Media yang dikelola Pemerintah Amerika Serikat (AS) RFE/RL Kamis kemarin mengabarkan rusaknya pipa gas alam TurkStream rusak. RFE/RL menyebut, South Stream Transport perusahaan operator pipa gas tersebut tidak akan dapat memperbaiki kerusakan karena pemerintah Belanda telah mencabut lisensi kunci yang dipicu penerapan sanksi Uni Eropa (UE) terhadap Rusia menyusul invasi Rusia ke Ukraina sejak 27 Februari 2022. Dikutip dari Russia Today, Jumat (30/9/2022), media tersebut mengklaim telah memperoleh surat dari CEO South Stream Transport BV, Oleg Aksyutin yang memberitahu manajer perusahaan agar menghentikan semua pekerjaan dan membatalkan kontrak dengan pemasok Barat.
Surat itu dilaporkan tertanggal 14 September lalu dan mengatakan bahwa Belanda, tempat perusahaan tersebut terdaftar, telah membatalkan izin operasinya yang efektif berlaku sejak 17 September lalu. South Stream Transport mengoperasikan TurkStream, pipa yang diselesaikan pada 2020, yang mengalir di bawah Laut Hitam ke Türki dan menuju ke Serbia dan Hongaria. Pipa ini memiliki kapasitas tahunan 33 miliar meter kubik gas.

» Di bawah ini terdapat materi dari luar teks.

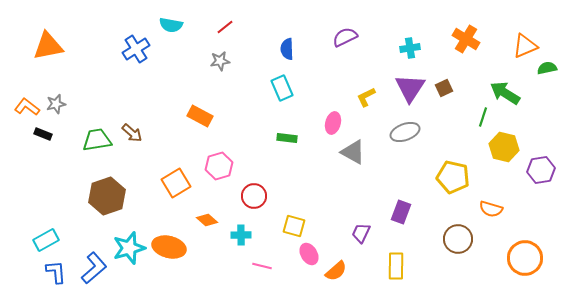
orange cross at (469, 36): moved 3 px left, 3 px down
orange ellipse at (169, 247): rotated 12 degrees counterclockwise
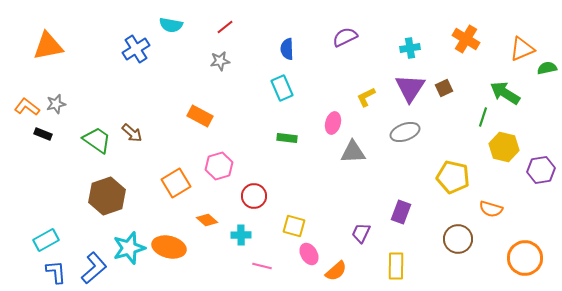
orange triangle at (525, 46): moved 3 px left, 3 px down
green trapezoid at (97, 140): rotated 44 degrees clockwise
gray triangle at (353, 152): rotated 32 degrees counterclockwise
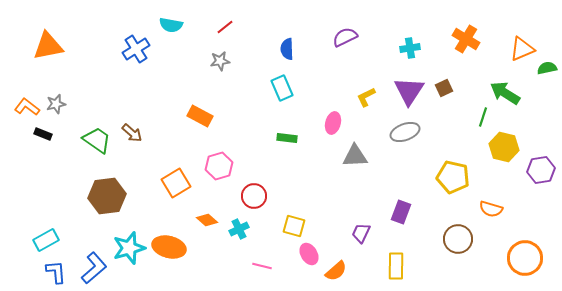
purple triangle at (410, 88): moved 1 px left, 3 px down
gray triangle at (353, 152): moved 2 px right, 4 px down
brown hexagon at (107, 196): rotated 12 degrees clockwise
cyan cross at (241, 235): moved 2 px left, 6 px up; rotated 24 degrees counterclockwise
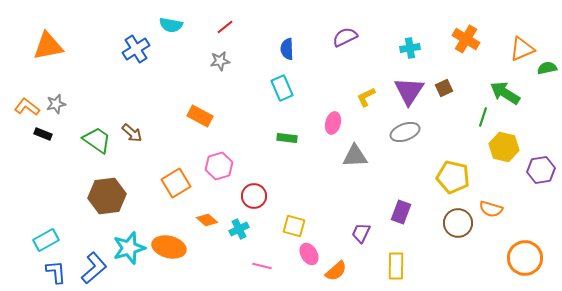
brown circle at (458, 239): moved 16 px up
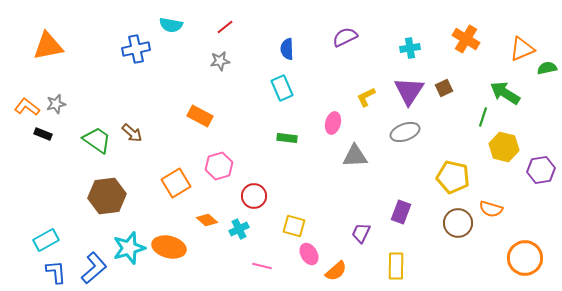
blue cross at (136, 49): rotated 20 degrees clockwise
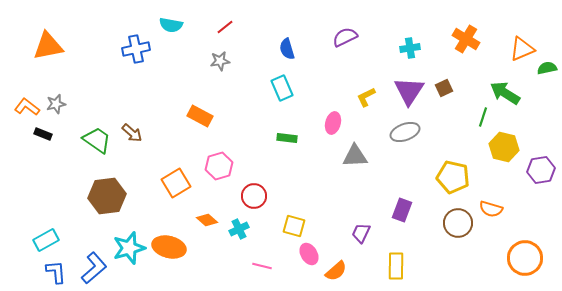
blue semicircle at (287, 49): rotated 15 degrees counterclockwise
purple rectangle at (401, 212): moved 1 px right, 2 px up
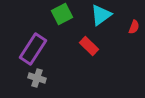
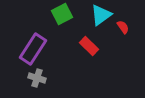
red semicircle: moved 11 px left; rotated 56 degrees counterclockwise
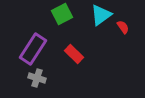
red rectangle: moved 15 px left, 8 px down
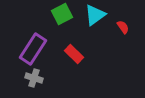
cyan triangle: moved 6 px left
gray cross: moved 3 px left
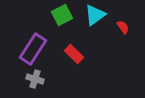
green square: moved 1 px down
gray cross: moved 1 px right, 1 px down
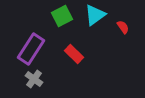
green square: moved 1 px down
purple rectangle: moved 2 px left
gray cross: moved 1 px left; rotated 18 degrees clockwise
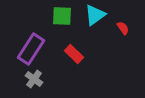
green square: rotated 30 degrees clockwise
red semicircle: moved 1 px down
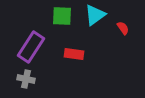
purple rectangle: moved 2 px up
red rectangle: rotated 36 degrees counterclockwise
gray cross: moved 8 px left; rotated 24 degrees counterclockwise
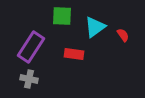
cyan triangle: moved 12 px down
red semicircle: moved 7 px down
gray cross: moved 3 px right
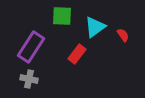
red rectangle: moved 3 px right; rotated 60 degrees counterclockwise
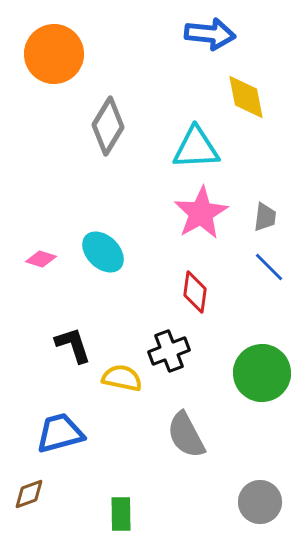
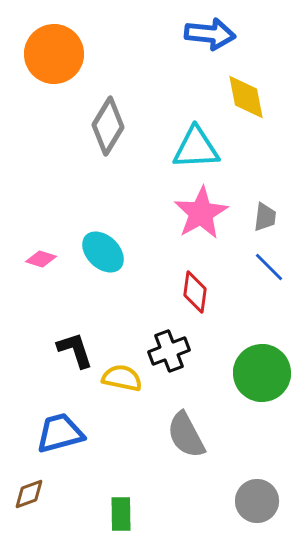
black L-shape: moved 2 px right, 5 px down
gray circle: moved 3 px left, 1 px up
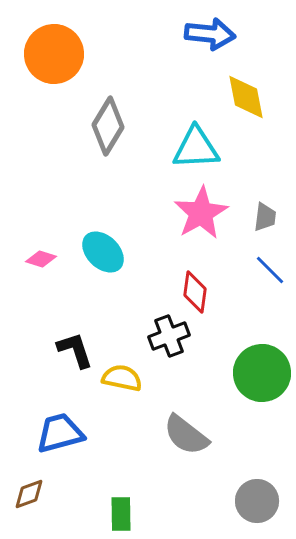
blue line: moved 1 px right, 3 px down
black cross: moved 15 px up
gray semicircle: rotated 24 degrees counterclockwise
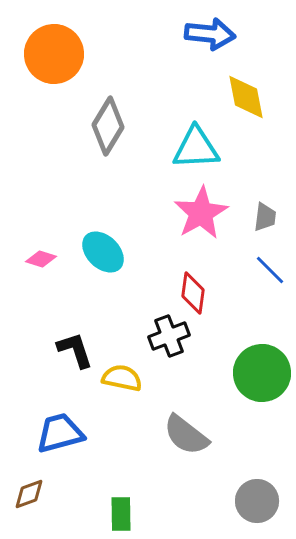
red diamond: moved 2 px left, 1 px down
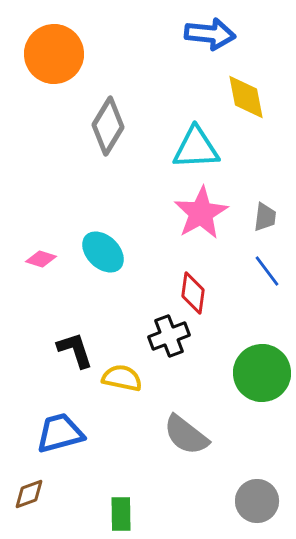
blue line: moved 3 px left, 1 px down; rotated 8 degrees clockwise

Menurut Reuters, South Stream mengkonfirmasi pada Kamis kemarin bahwa lisensinya memang dicabut, namun perusahaan itu telah meminta dimulainya kembali operasi agar bisa melanjutkan transportasi gas. Penghentian itu tentu saja mempengaruhi 'semua kontrak yang terkait dengan dukungan teknis pada pipa gas', termasuk desain, manufaktur, perakitan, pengujian, perbaikan, pemeliharaan hingga pelatihan. Meskipun tidak ada laporan tentang gangguan pada pasokan TurkStream, RFE/RL mencatat bahwa sebagian besar pipa berada di kedalaman 3 kilometer dan perlu terus dipantau untuk memantau apakah ada kerusakan akibat 'aktivitas seismik'.

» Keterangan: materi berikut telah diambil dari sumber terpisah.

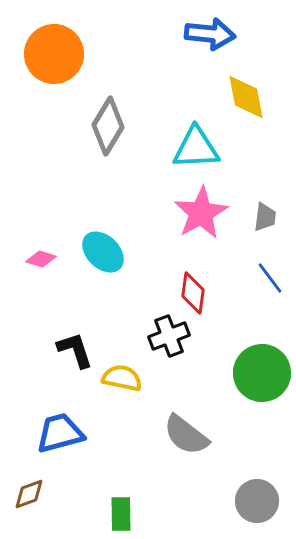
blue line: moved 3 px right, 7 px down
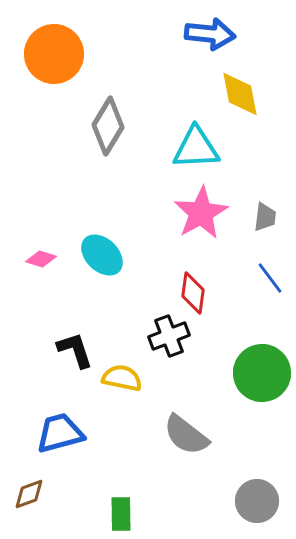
yellow diamond: moved 6 px left, 3 px up
cyan ellipse: moved 1 px left, 3 px down
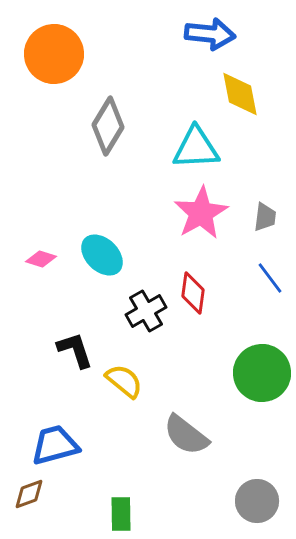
black cross: moved 23 px left, 25 px up; rotated 9 degrees counterclockwise
yellow semicircle: moved 2 px right, 3 px down; rotated 27 degrees clockwise
blue trapezoid: moved 5 px left, 12 px down
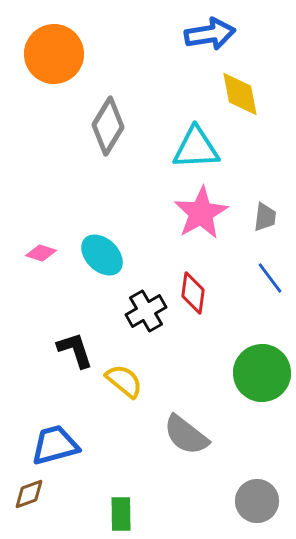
blue arrow: rotated 15 degrees counterclockwise
pink diamond: moved 6 px up
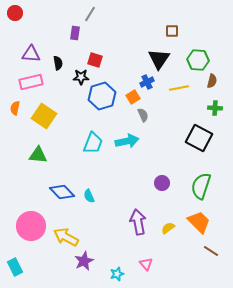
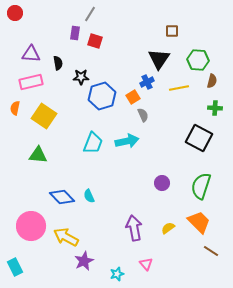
red square: moved 19 px up
blue diamond: moved 5 px down
purple arrow: moved 4 px left, 6 px down
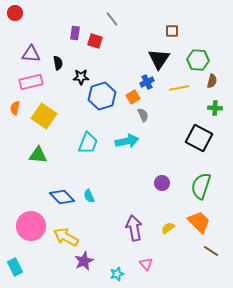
gray line: moved 22 px right, 5 px down; rotated 70 degrees counterclockwise
cyan trapezoid: moved 5 px left
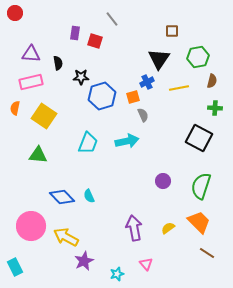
green hexagon: moved 3 px up; rotated 15 degrees counterclockwise
orange square: rotated 16 degrees clockwise
purple circle: moved 1 px right, 2 px up
brown line: moved 4 px left, 2 px down
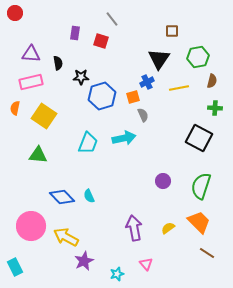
red square: moved 6 px right
cyan arrow: moved 3 px left, 3 px up
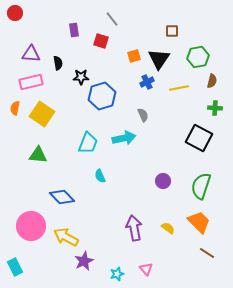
purple rectangle: moved 1 px left, 3 px up; rotated 16 degrees counterclockwise
orange square: moved 1 px right, 41 px up
yellow square: moved 2 px left, 2 px up
cyan semicircle: moved 11 px right, 20 px up
yellow semicircle: rotated 72 degrees clockwise
pink triangle: moved 5 px down
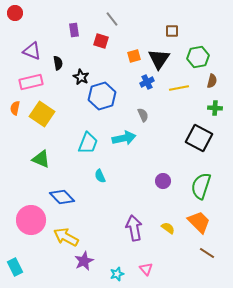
purple triangle: moved 1 px right, 3 px up; rotated 18 degrees clockwise
black star: rotated 28 degrees clockwise
green triangle: moved 3 px right, 4 px down; rotated 18 degrees clockwise
pink circle: moved 6 px up
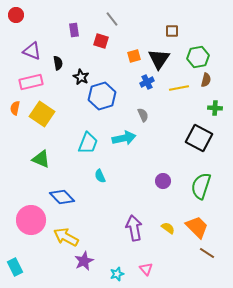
red circle: moved 1 px right, 2 px down
brown semicircle: moved 6 px left, 1 px up
orange trapezoid: moved 2 px left, 5 px down
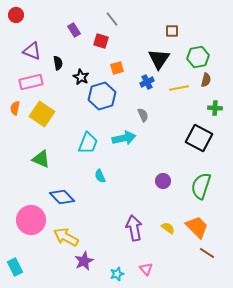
purple rectangle: rotated 24 degrees counterclockwise
orange square: moved 17 px left, 12 px down
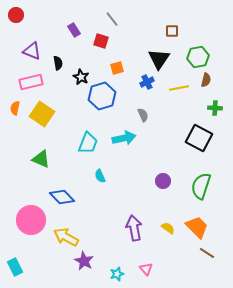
purple star: rotated 18 degrees counterclockwise
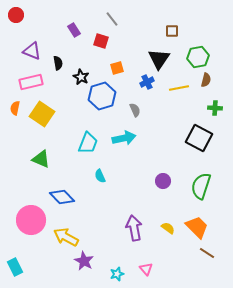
gray semicircle: moved 8 px left, 5 px up
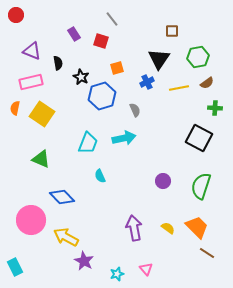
purple rectangle: moved 4 px down
brown semicircle: moved 1 px right, 3 px down; rotated 40 degrees clockwise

Pengungkapan itu datang hanya beberapa hari setelah kedua pipa Nord Stream yang berada di bawah Laut Baltik dinonaktifkan karena serangkaian ledakan. Kerusakan itu akhirnya mengeluarkan jutaan meter kubik gas ke dalam air. Presiden Rusia Vladimir Putin menggambarkan ledakan tersebut sebagai 'tindakan terorisme internasional' dan negaranya bermaksud untuk mengangkat isu ini ke hadapan Dewan Keamanan Perserikatan Bangsa bangsa (PBB).
NATO mengatakan pada Kamis kemarin bahwa jaringan pipa rusak dalam apa yang tampak sebagai 'tindakan sabotase yang disengaja, sembrono dan tidak bertanggung jawab'. NATO berjanji menghadapi setiap serangan terhadap infrastruktur kritisnya 'dengan tanggapan yang bersatu dan teguh'. Sementara itu, AS yang telah lama mencoba untuk menghentikan NordStream dan berhasil menggagalkan pendahulunya TurkStream, telah membantah ada kaitan dengan ledakan yang terjadi di Laut Baltik.
Menanggapi sabotase yang dilaporkan pada Selasa lalu, Menteri Luar Negeri AS Antony Blinken mengatakan itu 'tidak terkait dengan kepentingan siapapun'. Dia menambahkan, situasi tersebut merupakan 'peluang yang sangat signifikan' bagi UE untuk 'akhirnya mengakhiri' ketergantungannya pada gas Rusia dan 'mempercepat transisi ke energi terbarukan'. TurkStream adalah pipa terakhir yang tersisa untuk gas alam Rusia yang mencapai UE.
Pipa Yamal yang biasanya melintasi Polandia ditutup pada Mei lalu, karena sanksi balasan Rusia terhadap Polandia. Sedangkan Gazprom menghentikan pengiriman gasnya melalui Ukraina pada 27 September lalu.